- **Job item**
Write out the line with "조사에 따르면 전국 중·고" and each line after it to the end of the material, exactly as they appear and with nothing else.

BEGIN Data for processing

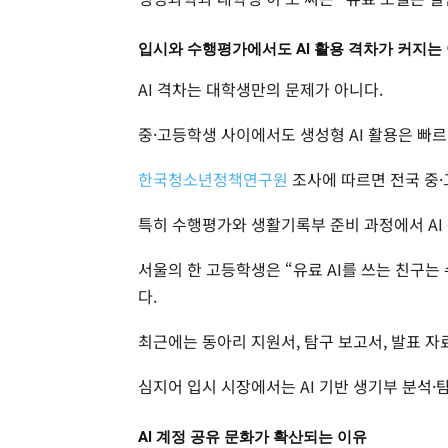
입시와 수행평가에서도 AI 활용 격차가 커지는
AI 격차는 대학생만의 문제가 아니다.
중·고등학생 사이에서도 생성형 AI 활용은 빠르
한국청소년정책연구원
조사에 따르면 전국 중·고
특히 수행평가와 생활기록부 준비 과정에서 AI
서울의 한 고등학생은 “유료 AI를 쓰는 친구
다.
최근에는 동아리 지원서, 탐구 보고서, 발표 자
심지어 입시 시장에서는 AI 기반 생기부 분석·
AI 계정 공유 문화가 확산되는 이유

END Data for processing

- **Response to this exercise**
조사에 따르면 전국 중·고
특히 수행평가와 생활기록부 준비 과정에서 AI
서울의 한 고등학생은 “유료 AI를 쓰는 친구
다.
최근에는 동아리 지원서, 탐구 보고서, 발표 자
심지어 입시 시장에서는 AI 기반 생기부 분석·
AI 계정 공유 문화가 확산되는 이유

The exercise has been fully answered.